New York's Museum of Modern Art announced on Wednesday that it has acquired the world's first set of 176 emojis developed by Japanese mobile carrier NTT DOCOMO back in the late 1990s.

Emoji are used much like emoticons, including facial expressions, common objects, places and types of weather, and animals and our phone and other devices have just become a home to a tiny little collection of latest art.

The emoji we recognize now as the slick, round yellow smiley face was just a primitive line drawing back then, with a little rectangular box for a mouth and two diacritical marks for eyes and original emoji, designed by Shigetaka Kurita, are each made of a grid that is just 12 pixels wide and 12 pixels long.

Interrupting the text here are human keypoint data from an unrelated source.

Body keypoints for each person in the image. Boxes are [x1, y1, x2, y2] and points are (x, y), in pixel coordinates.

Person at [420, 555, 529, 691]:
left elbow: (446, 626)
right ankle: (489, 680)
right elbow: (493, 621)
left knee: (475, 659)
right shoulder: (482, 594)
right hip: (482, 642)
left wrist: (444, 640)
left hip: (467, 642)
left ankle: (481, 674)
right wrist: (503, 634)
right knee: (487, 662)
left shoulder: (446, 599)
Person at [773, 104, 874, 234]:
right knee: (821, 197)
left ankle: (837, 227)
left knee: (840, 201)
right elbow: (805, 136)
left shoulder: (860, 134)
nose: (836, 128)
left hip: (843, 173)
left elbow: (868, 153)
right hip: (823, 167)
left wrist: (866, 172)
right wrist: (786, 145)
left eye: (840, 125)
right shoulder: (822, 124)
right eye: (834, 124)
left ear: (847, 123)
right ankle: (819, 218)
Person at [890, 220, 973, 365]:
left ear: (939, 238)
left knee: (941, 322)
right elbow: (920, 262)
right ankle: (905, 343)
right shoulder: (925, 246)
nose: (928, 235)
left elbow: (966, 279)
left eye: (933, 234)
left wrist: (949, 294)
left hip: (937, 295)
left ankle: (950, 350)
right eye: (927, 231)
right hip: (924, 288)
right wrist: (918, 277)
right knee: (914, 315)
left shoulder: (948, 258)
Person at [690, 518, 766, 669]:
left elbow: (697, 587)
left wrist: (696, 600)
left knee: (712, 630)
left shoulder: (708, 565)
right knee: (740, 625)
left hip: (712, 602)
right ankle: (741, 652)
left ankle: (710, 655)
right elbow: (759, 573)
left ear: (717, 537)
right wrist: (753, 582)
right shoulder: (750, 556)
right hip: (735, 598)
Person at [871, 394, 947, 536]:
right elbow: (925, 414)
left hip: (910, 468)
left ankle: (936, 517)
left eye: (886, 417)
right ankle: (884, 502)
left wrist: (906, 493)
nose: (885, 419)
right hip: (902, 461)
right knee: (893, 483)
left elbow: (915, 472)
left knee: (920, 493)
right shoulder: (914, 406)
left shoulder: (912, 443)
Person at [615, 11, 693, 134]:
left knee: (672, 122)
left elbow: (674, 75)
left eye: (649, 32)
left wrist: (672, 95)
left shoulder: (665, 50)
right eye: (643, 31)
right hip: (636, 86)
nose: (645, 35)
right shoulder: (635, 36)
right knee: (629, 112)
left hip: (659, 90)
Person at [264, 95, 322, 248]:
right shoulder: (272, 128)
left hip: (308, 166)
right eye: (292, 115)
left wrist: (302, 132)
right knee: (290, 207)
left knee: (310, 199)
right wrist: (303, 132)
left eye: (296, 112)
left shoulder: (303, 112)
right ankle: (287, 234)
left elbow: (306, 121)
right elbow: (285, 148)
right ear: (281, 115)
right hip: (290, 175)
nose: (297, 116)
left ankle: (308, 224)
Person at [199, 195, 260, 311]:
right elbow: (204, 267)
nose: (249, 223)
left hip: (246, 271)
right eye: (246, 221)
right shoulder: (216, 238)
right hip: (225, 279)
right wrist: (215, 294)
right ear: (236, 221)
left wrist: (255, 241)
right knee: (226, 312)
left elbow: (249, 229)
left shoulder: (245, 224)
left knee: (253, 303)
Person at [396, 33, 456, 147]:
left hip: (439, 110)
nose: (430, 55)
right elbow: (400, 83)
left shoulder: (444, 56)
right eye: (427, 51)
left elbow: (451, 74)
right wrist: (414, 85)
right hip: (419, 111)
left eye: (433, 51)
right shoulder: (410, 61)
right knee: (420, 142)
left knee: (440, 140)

Emojis remained a mostly Japanese phenomenon until 2010 when they were incorporated into the international computing standard, Unicode. After Apple added an emoji keyboard to its iOS messaging app on iPhones in 2011, the emoji trend took off globally, reported by IBT Times.

Paul Gallowat, Museum of Modern Arts (MoMA) architecture and design collection specialist Wrote, Images and patterns have been incorporated within text since antiquity... When combined with text, these simple images allow for more nuanced intonation. Filling in for body language, emotions, kaomoji and emoji reassert the human in the deeply impersonal, abstract space of electronic communication."

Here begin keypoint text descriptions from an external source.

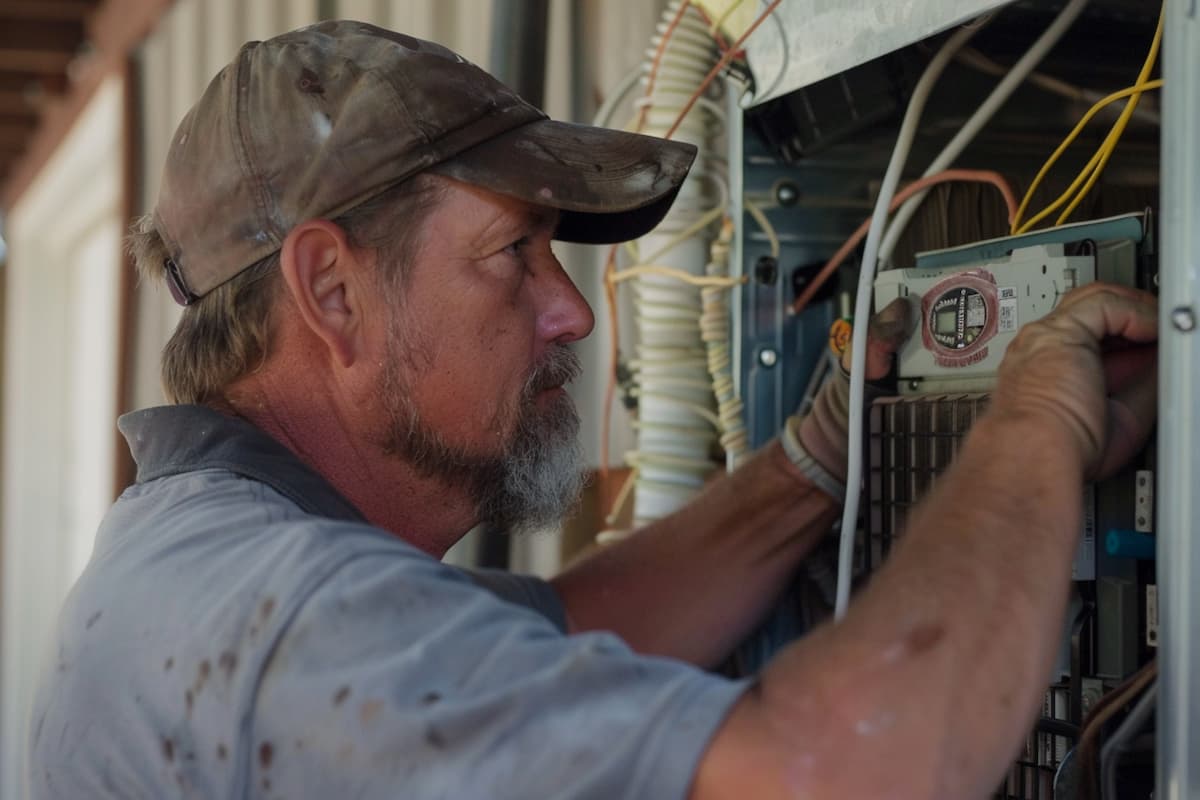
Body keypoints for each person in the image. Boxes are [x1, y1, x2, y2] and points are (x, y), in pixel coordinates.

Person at [28, 20, 1158, 800]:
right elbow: (846, 770)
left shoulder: (211, 555)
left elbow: (570, 630)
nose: (569, 312)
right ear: (332, 291)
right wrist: (1031, 430)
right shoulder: (288, 618)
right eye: (512, 253)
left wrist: (813, 455)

MoMA's acquisition adds the emoji set to a growing collection of digital objects, including the @ symbol and a selection of video games. When MoMA acquired the @ symbol in 2010, Paola Antonelli, the senior curator in the department of architecture and design, called it perhaps "the only truly free" object in MoMA's collection.

The addition of the @ sign "relies on the assumption that physical possession of an object as a requirement for an acquisition is no longer necessary" to the museum, she wrote. It has freed curators to "collect" objects too large to fit within the building (like, say, satellites) and works too ephemeral to hang like a painting (like emoji), according to The New York Times.

Paola Antonelli, senior curator of MoMA's department of architecture and design said" [Emojis] as a concept go back in the centuries to ideograms, hieroglyphics, and other graphic characters, enabling us to draw this beautiful arch that covers all of human history.

Emojis are a part of our lives. Let's embrace that. Life now strongly represents an emerging sense of equality for both the genders, at home or at the workplace, as new emojis are added consistently as it evolves our changing times.